New Vendors This Week
Jose Montoya’s Produce is replacing Herman, who has had to drop some markets. Please welcome Jose and his great produce — it’s tops in quality and variety, and we know he brings only what he grows on his own farm.
Vendors Absent This Week
Stag Hill Soaps will sit this one out -– Kathleen rotates with Celeste every other week.
On the Way In and Out
Look for more cherry tomatoes to arrive soon, and Alma may even have the first early tomatoes of the year.
Keep an eye out for sweet corn and peaches too — none of the guys was willing to venture a day, but the best of summer will be here soon. We may have seen the last of the strawberries, but the raspberries and blueberries are coming fast. And Mike Burner is finally picking his sustainably grown produce out in Clark County and is bringing lovely and tasty potatoes and sweet potatoes. Ask Mike about his farming methods; he comes as close as you can to organic farming without the certification.
This Week at the Market
Just a word about Comfort Mix Snack Mixes. Terri has created some great sensory delights mixing sweet and salty, crunchy and crispy. One of her most ardent admirers at our Springfield market calls the mixes “grown-up crack.” I think she means that as a compliment. Terri is hoping to branch out into some other offerings soon and with the joy she brings to her baking, I have no doubt they will be spectacular.
From the Market Master
Just when we need it most — as our local farmers are bringing their bounty to farmers’ markets throughout the Northern Virginia area, we are reminded once again why it is worth that extra dollar per pound to buy local. Last month Taylor Farms Retail recalled packaged, organic spinach due to concerns about salmonella contamination. This reminded me of the answer I provided to a question just last week about organic produce at our markets. Even before the details of this recall were released, this is what I had to say:
There are very few small certified organic farmers in Virginia or any other state, for that matter, since the federal government took over certification about 15 years ago and made it nearly impossible financially for a small farm to become certified. We do have some organic farmers at our markets, but most are in western Virginia counties and have not started picking much produce yet.
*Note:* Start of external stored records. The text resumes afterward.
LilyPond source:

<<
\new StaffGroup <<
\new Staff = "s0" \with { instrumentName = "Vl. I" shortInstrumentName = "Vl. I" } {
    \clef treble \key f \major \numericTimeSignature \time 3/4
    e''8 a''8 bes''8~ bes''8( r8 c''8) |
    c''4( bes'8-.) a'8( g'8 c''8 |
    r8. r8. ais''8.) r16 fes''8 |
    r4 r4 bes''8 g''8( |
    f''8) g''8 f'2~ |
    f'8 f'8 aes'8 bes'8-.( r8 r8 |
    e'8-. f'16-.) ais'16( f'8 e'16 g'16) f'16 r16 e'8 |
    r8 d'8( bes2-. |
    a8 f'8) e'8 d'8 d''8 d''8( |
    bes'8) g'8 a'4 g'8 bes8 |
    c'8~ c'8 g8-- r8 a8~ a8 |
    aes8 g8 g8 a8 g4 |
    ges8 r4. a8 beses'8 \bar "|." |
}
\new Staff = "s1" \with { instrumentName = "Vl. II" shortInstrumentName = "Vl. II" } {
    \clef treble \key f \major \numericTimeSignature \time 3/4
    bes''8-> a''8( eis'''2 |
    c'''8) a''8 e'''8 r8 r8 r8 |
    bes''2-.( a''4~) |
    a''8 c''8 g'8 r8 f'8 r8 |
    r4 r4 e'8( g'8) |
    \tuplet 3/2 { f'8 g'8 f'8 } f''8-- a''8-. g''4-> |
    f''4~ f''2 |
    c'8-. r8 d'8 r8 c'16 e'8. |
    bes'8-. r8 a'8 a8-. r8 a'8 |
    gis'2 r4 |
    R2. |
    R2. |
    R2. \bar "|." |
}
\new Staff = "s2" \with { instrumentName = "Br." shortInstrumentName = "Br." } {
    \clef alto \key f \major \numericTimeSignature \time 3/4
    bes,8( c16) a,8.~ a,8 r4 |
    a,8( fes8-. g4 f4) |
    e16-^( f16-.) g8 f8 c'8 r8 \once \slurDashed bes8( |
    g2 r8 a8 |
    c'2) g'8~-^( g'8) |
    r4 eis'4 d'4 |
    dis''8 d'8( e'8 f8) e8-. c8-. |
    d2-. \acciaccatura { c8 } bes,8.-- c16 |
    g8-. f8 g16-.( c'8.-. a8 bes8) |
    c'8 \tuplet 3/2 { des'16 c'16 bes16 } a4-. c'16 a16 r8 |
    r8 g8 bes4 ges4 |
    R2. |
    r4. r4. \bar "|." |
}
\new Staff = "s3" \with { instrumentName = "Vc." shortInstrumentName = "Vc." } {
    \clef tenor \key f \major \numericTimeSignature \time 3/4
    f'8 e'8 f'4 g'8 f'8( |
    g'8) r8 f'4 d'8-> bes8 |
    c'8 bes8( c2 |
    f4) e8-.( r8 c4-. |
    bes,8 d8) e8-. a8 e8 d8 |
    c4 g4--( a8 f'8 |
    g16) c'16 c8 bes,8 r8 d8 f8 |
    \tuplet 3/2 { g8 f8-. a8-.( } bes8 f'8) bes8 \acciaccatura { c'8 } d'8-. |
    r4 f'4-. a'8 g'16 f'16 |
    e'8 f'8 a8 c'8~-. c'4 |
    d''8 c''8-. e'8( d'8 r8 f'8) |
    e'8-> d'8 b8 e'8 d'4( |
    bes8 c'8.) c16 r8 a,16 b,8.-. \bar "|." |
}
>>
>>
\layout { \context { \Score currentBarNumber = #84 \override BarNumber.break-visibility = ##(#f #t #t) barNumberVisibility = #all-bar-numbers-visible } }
We do have several sustainable farmers who farm organically but are not permitted to use the term “organic.” At Reston, we have Heritage Farm and Kitchen and Fossil Rock Farm. At Lorton we have Blenheim Organic Gardens. At Centreville and Bristow we have Holly Brook Farm. At Oakton we have Heritage Farm and Kitchen and another farm in Prince William County coming soon. Only at Springfield do we not have a sustainable or organic farm.
You rarely see an organic fruit grower in this area, as they need to spray for fungal diseases in this humid climate — but most only spray early in the season and not throughout the season as the big growers do.
Even our farmers from the Northern Neck of Virginia use very little fertilizer, fungicides, or insecticides because they are too expensive.
The great thing about shopping at farmers’ markets is the opportunity to ask each farmer exactly how they grow their crops, and it will vary across crops so ask about specific items if you want to know. Personally I feel much more comfortable buying anything local than buying certified organic from China or Mexico — how can we believe their claims if we are not allowed to inspect the farms? And you also don’t have to worry about E. coli or salmonella in your salad greens, tomatoes, or peppers from a local farm.
Many of you have read this before in this space, but it does bear repeating when we see how little that “organic” label means. Researching the spinach recall, I found a story about another recall of salad mixes containing listeria just a few weeks ago. The good news is that they have recalled the products. With at least a five-day delay, that spinach is not even going to be in your refrigerator mainly because — as I have also mentioned before — store-bought produce won’t last much longer than that.
Here is my point in a pea pod: If you want to know what you are eating, if you want to be able to trust your fresh-food sources, and if you want to be able to learn everything you can about how that food was raised or grown, then your local farmer has the best buys around. This is preventive medicine at the most basic level; not only will local food contribute to your good health, it will not contribute to your ill health.
So pay us a visit this week, meet those farmers, and thank them for working so hard to keep you healthy. You can’t do that in the grocery store.